I don't do milk that often, so hadn't really noticed this, but the last few times I have steamed milk, there has been a fair bit of steam from the grouphead, culminating in a "pop" and the group seal being dislodged by a few mm, enough to not allow the portafilter to be attached without re-seating the seal.

Since I mostly make espresso, this doesn't crop up that often.

Any ideas why, and whether I should be concerned?

Thanks


----------



## jimbojohn55 (Jan 15, 2016)

sounds as though something is not right, do you descale? how old is the machine? how old is the group head seal?


----------



## DaveP (Jul 14, 2017)

> Any ideas why


The boiler may be bunged up with scale, so descale. also the steam stat maybe operating at far to high a temperature, but less than what the thermal fuse melts at.

So descale first and see if that helps, then change the steam stat if required.


----------



## timmyjj21 (May 10, 2015)

To pop the group seal, you need excess pressure behind it, which basically shouldn't happen. Take off the shower screen and the aluminium dispersion plate and ensure it is all clean, remove all buildup of coffee oils. If the dispersion plate is corroded badly and potentially allowing leakage around behind the group seal then I would be replacing it.

Make sure the group seal is the correct way around. All writing and rounded edges go in, with the flat edge and sharp corner outside.

If all clean and looking good, then check the steam thermostat, but it's unlikely to be the cause simply because there shouldn't be an volume of water or steam behind the group seal to begin with!


----------



## crmdgnly (Apr 12, 2017)

I will look at all of those things.

The machine is a Paros from around 2000. The boiler was new a couple of months ago. I haven't descaled since the boiler replacement as I have been using bottled water, but that's now on the list. Group seal replaced at the same time, with rounded edges up (contacting the group head). Dispersion plate new brass one, and very clean. Will double check it seated correctly.

When (if?) I do some steamed milk again I'll try and take a video.

Thanks for taking the time to help


----------



## El carajillo (Mar 16, 2013)

Check that the dispersion disc is seated squarely and the seal, it sounds odd that the steam is getting behind the seal. Also check the seal is not a loose fit (dicky seal)


----------



## timmyjj21 (May 10, 2015)

Ah! I had issues with a particular brass dispersion plate blowing my group seal when removing the portafilter after steaming. If you look carefully, the aluminium dispersion plate is NOT a cylinder, It is actually tapered. This extra diameter at the top holds the group seal in place. One particular type of brass dispersion plate didnt take this into account. You may be able to subtly reposition it to work better, but I actually ended up picking a completely new plate and design from a different seller. This appears to be a rare issue and may be just machining tolerance.


----------



## crmdgnly (Apr 12, 2017)

I have this one from the Espresso Shop...
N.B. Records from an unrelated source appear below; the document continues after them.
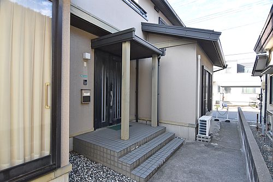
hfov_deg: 90.0
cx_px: 136
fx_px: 136
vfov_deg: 67.3
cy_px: 91
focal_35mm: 18
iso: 400
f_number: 8
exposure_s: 1/250
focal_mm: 12
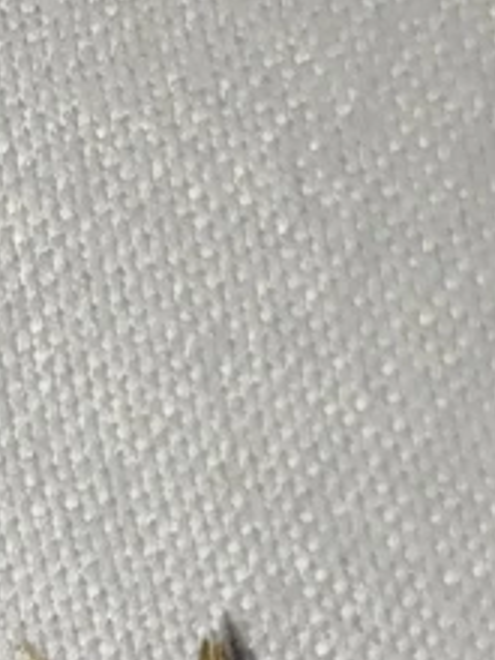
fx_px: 4881
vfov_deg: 7.6
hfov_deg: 5.8
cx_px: 318
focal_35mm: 256
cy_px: 930
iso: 64
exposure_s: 1/50
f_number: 1.7
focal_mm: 5.31
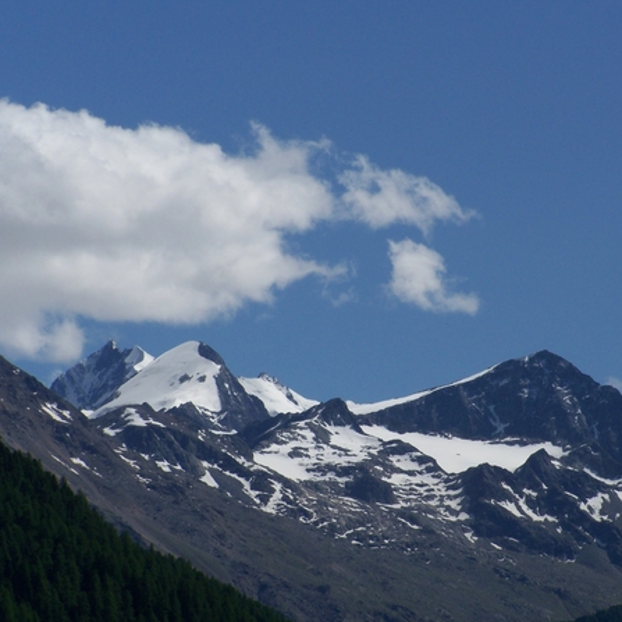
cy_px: 312
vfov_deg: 7.8
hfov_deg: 7.8
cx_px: 392
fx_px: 4554
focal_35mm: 224
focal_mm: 31.3
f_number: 6.3
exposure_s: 1/640
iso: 64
https://www.theespressoshop.co.uk/en/gb/Gaggia-Brass-Shower-Plate-Holder-57x14mm---WGA16G1002/m-1976.aspx

I always take the portafilter out before turning steam on; maybe I shouldn't?



timmyjj21 said:


> Ah! I had issues with a particular brass dispersion plate blowing my group seal when removing the portafilter after steaming. If you look carefully, the aluminium dispersion plate is NOT a cylinder, It is actually tapered. This extra diameter at the top holds the group seal in place. One particular type of brass dispersion plate didnt take this into account. You may be able to subtly reposition it to work better, but I actually ended up picking a completely new plate and design from a different seller. This appears to be a rare issue and may be just machining tolerance.


----------



## El carajillo (Mar 16, 2013)

It should not make any difference. The dispersion disc in the add looks fine. Try removing it and trying it in the seal in hand, should be a close / good fit.


----------



## crmdgnly (Apr 12, 2017)

I removed the pate, all appeared fine and it was a comparable size (visually) to the old aluminium one I removed.

No milk based beverages as yet, but I will try it soon, and if it recurs, video it and also try the old aluminium dispersion plate and see if it still happens.


----------